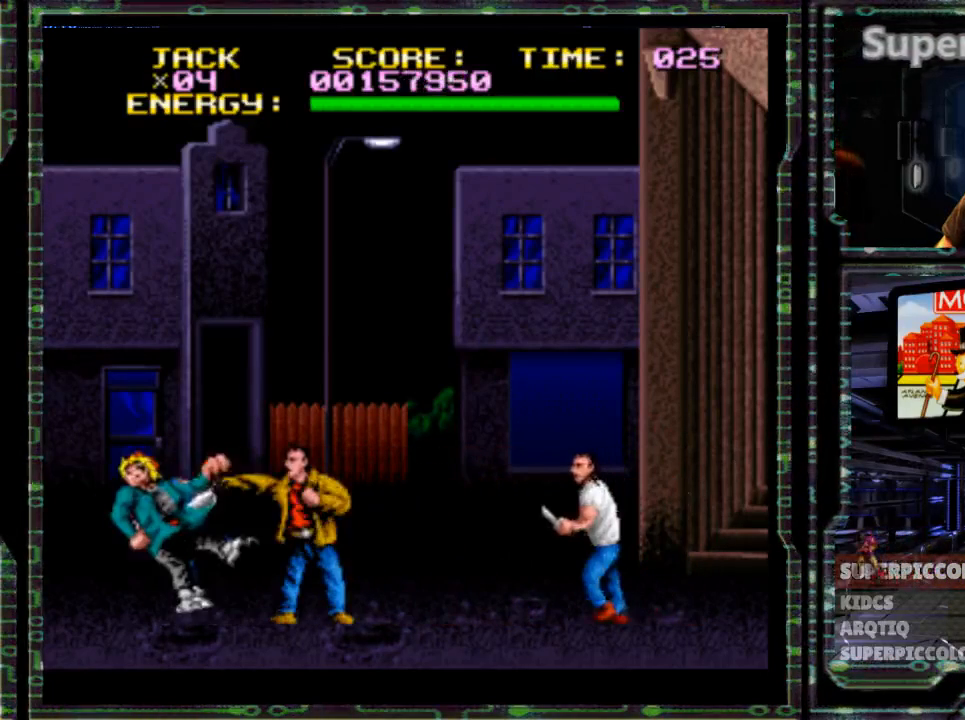
{"dt_ms": 500, "buttons": ["DPAD_LEFT"], "events": [[17, "Y", "up"]]}
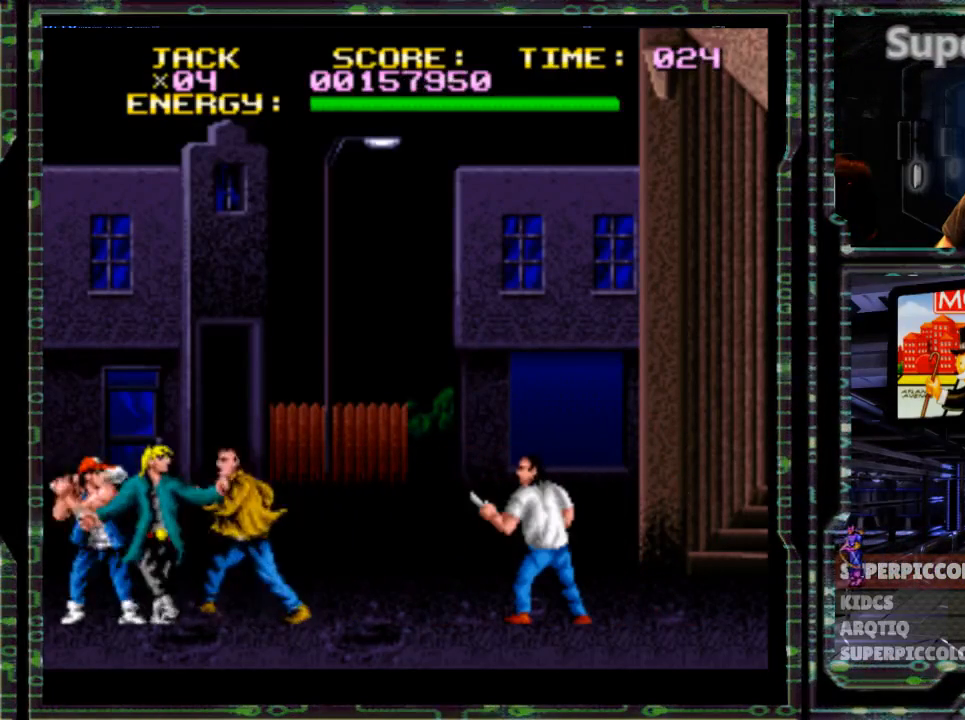
{"dt_ms": 500, "buttons": ["DPAD_LEFT"], "events": [[50, "Y", "down"], [217, "Y", "up"]]}
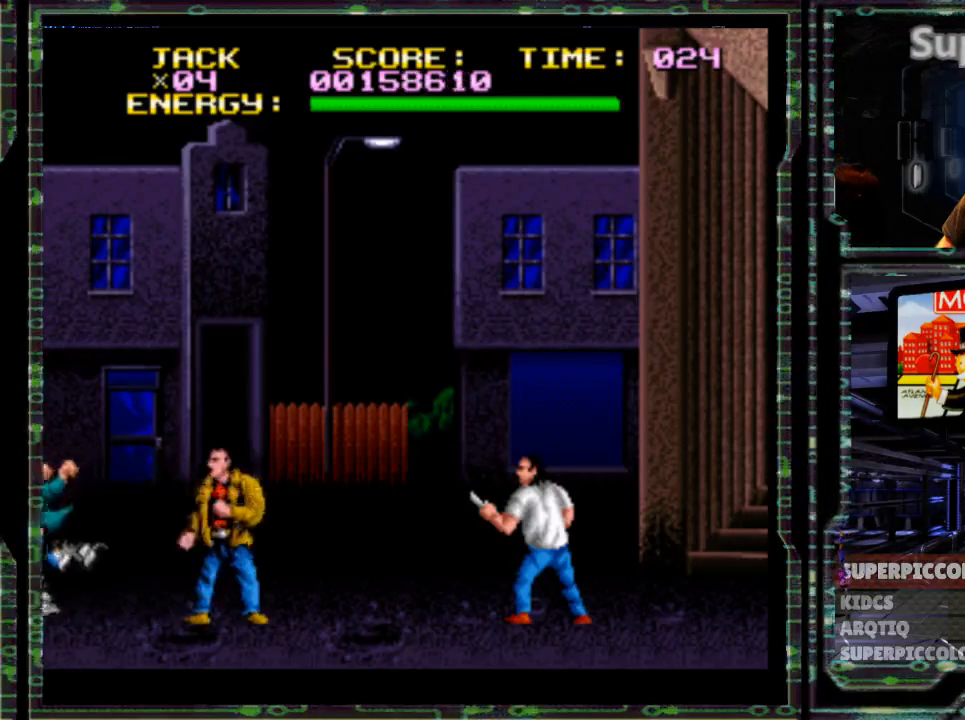
{"dt_ms": 500, "buttons": ["DPAD_LEFT"], "events": [[233, "Y", "down"], [383, "Y", "up"]]}
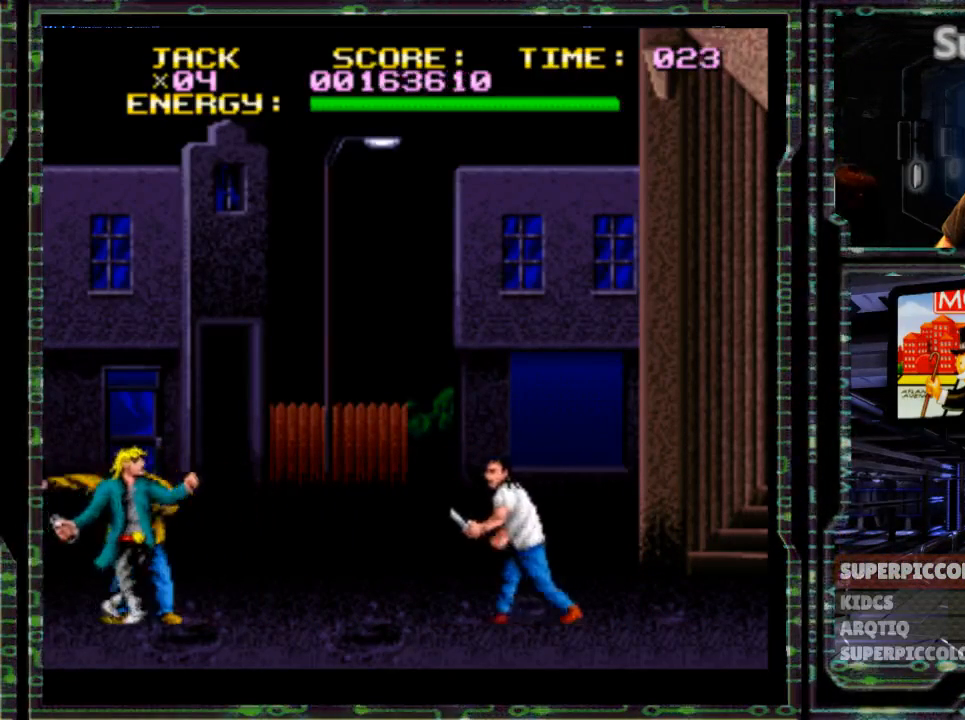
{"dt_ms": 500, "buttons": [], "events": [[17, "DPAD_LEFT", "up"], [117, "DPAD_RIGHT", "down"], [400, "DPAD_RIGHT", "up"]]}
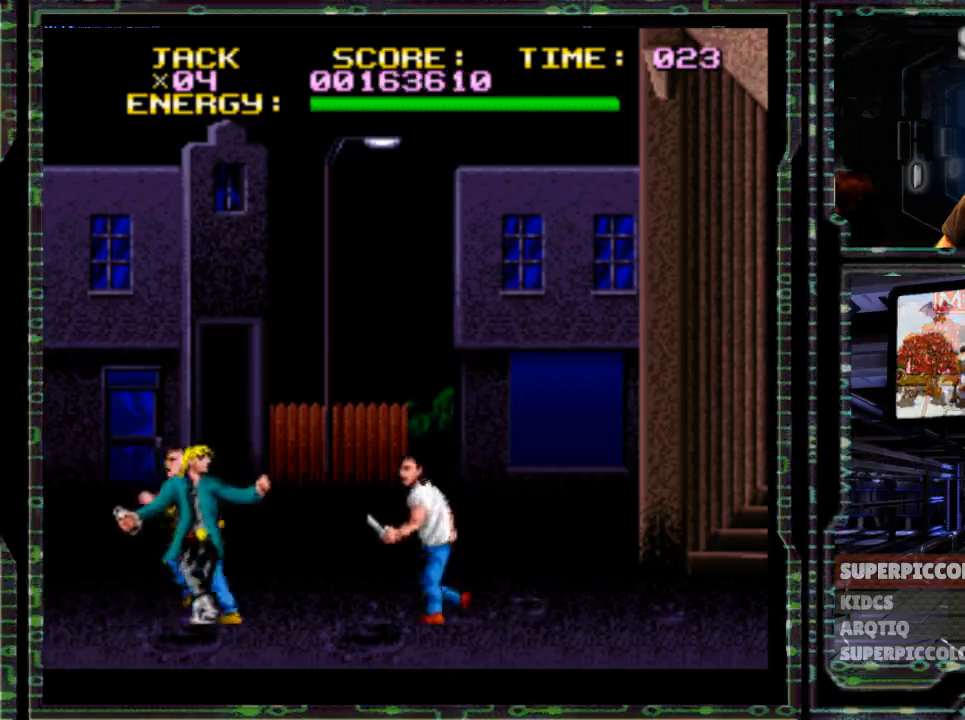
{"dt_ms": 500, "buttons": ["DPAD_RIGHT"]}
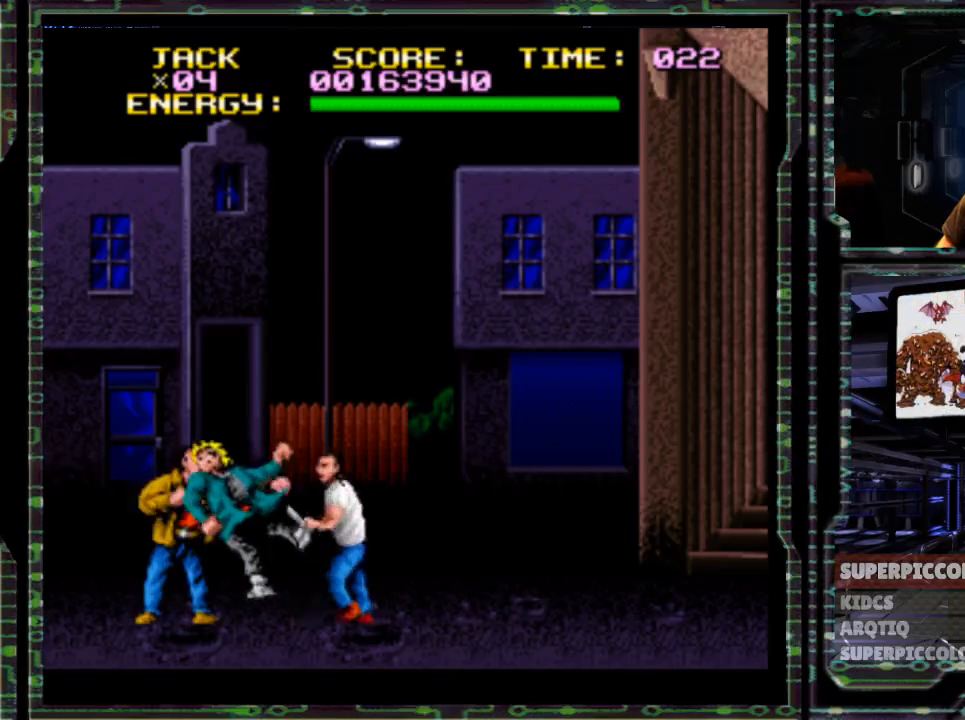
{"dt_ms": 500, "buttons": ["DPAD_RIGHT"], "events": [[267, "Y", "down"], [433, "Y", "up"]]}
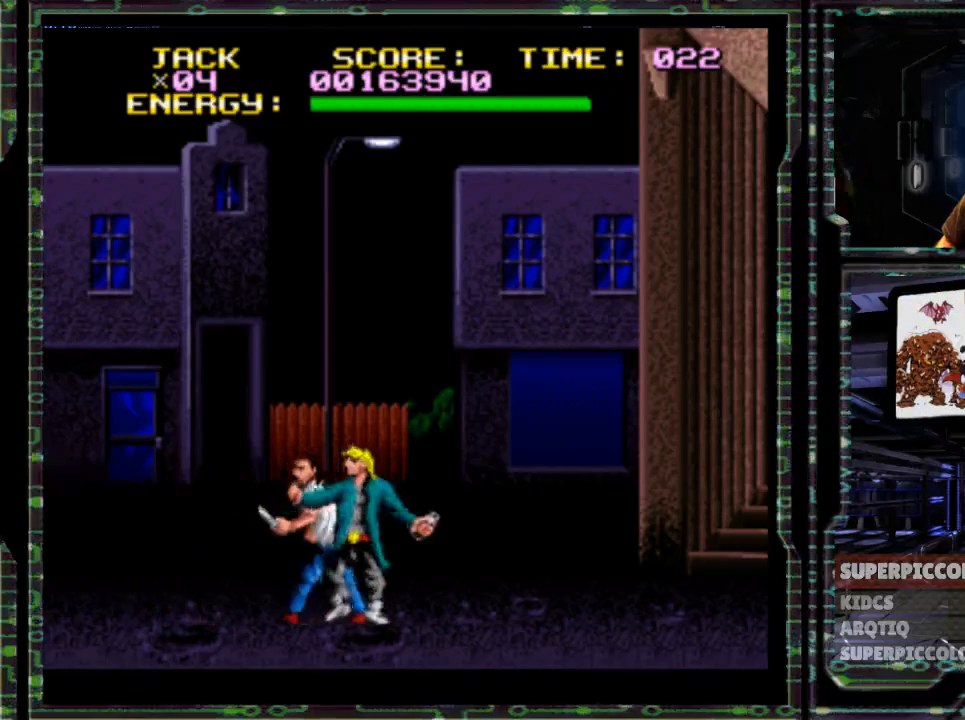
{"dt_ms": 500, "buttons": ["Y", "DPAD_RIGHT"], "events": [[433, "Y", "down"]]}
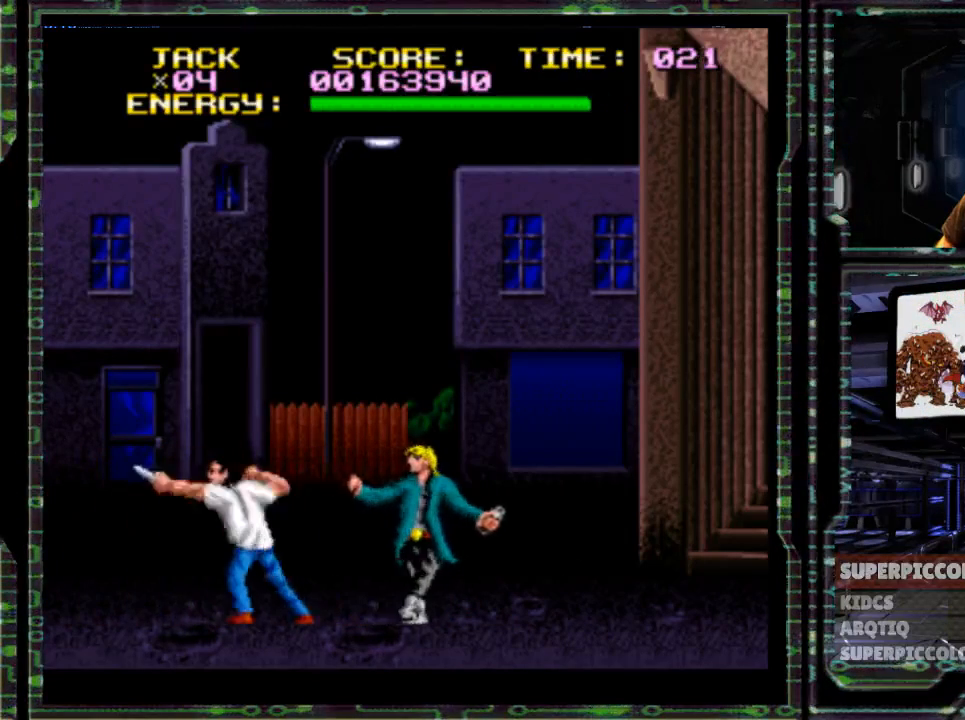
{"dt_ms": 500, "buttons": ["DPAD_RIGHT"], "events": [[100, "Y", "up"]]}
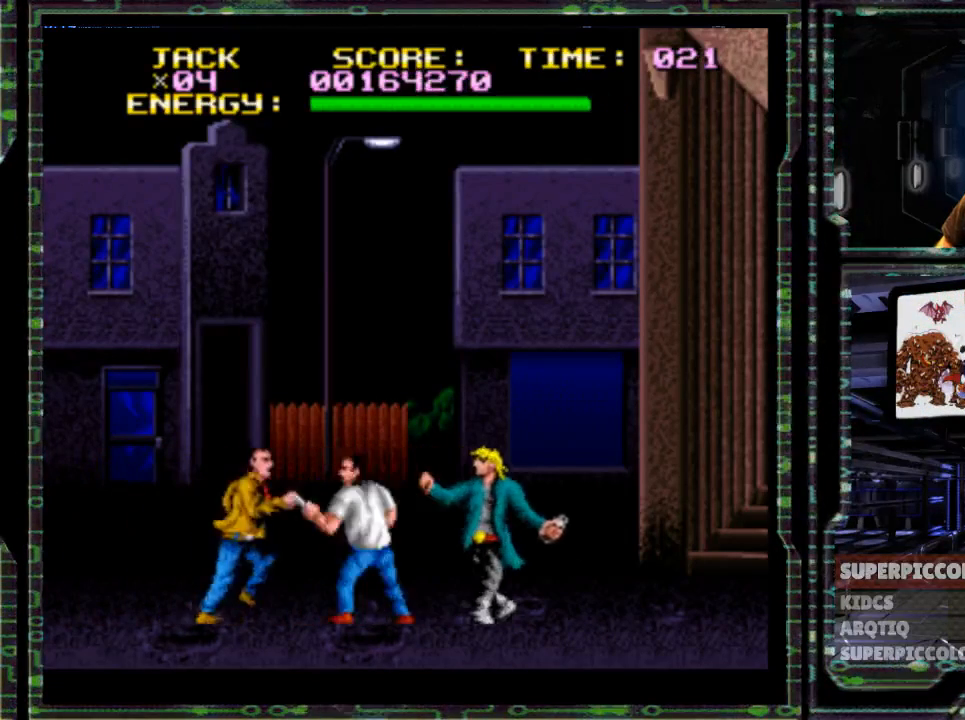
{"dt_ms": 500, "buttons": ["DPAD_RIGHT"], "events": [[117, "Y", "down"], [267, "Y", "up"]]}
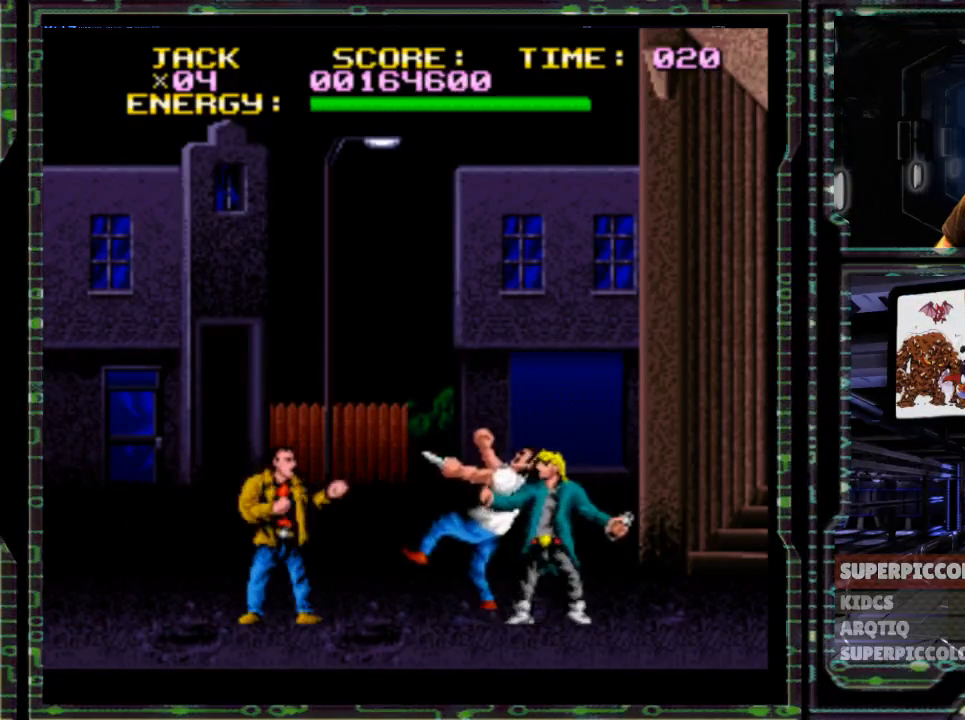
{"dt_ms": 500, "buttons": ["DPAD_RIGHT"], "events": [[350, "Y", "down"], [500, "Y", "up"]]}
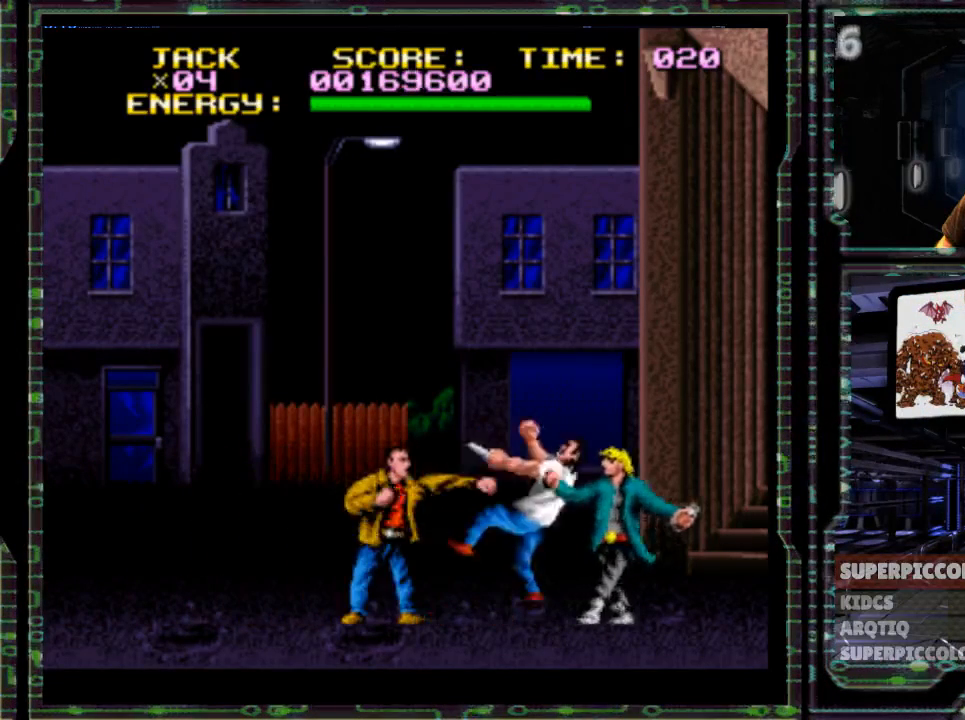
{"dt_ms": 500, "buttons": ["DPAD_RIGHT"], "events": []}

Brief — Repeat the records in full, exactly as they appear, but with the pictures removed.

Result —
{"dt_ms": 500, "buttons": ["DPAD_LEFT"], "events": [[17, "Y", "up"]]}
{"dt_ms": 500, "buttons": ["DPAD_LEFT"], "events": [[50, "Y", "down"], [217, "Y", "up"]]}
{"dt_ms": 500, "buttons": ["DPAD_LEFT"], "events": [[233, "Y", "down"], [383, "Y", "up"]]}
{"dt_ms": 500, "buttons": [], "events": [[17, "DPAD_LEFT", "up"], [117, "DPAD_RIGHT", "down"], [400, "DPAD_RIGHT", "up"]]}
{"dt_ms": 500, "buttons": ["DPAD_RIGHT"]}
{"dt_ms": 500, "buttons": ["DPAD_RIGHT"], "events": [[267, "Y", "down"], [433, "Y", "up"]]}
{"dt_ms": 500, "buttons": ["Y", "DPAD_RIGHT"], "events": [[433, "Y", "down"]]}
{"dt_ms": 500, "buttons": ["DPAD_RIGHT"], "events": [[100, "Y", "up"]]}
{"dt_ms": 500, "buttons": ["DPAD_RIGHT"], "events": [[117, "Y", "down"], [267, "Y", "up"]]}
{"dt_ms": 500, "buttons": ["DPAD_RIGHT"], "events": [[350, "Y", "down"], [500, "Y", "up"]]}
{"dt_ms": 500, "buttons": ["DPAD_RIGHT"], "events": []}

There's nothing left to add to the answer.